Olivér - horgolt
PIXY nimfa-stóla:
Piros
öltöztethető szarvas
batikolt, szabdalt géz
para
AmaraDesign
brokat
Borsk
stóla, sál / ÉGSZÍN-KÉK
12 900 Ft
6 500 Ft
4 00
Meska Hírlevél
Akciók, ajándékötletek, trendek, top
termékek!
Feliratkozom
—————
- The problem -
Write out every line of text from all of the entries above, reproducing each one verbatim and in its original order.

- Solution below -
Olivér - horgolt
PIXY nimfa-stóla:
Piros
öltöztethető szarvas
batikolt, szabdalt géz
para
AmaraDesign
brokat
Borsk
stóla, sál / ÉGSZÍN-KÉK
12 900 Ft
6 500 Ft
4 00
Meska Hírlevél
Akciók, ajándékötletek, trendek, top
termékek!
Feliratkozom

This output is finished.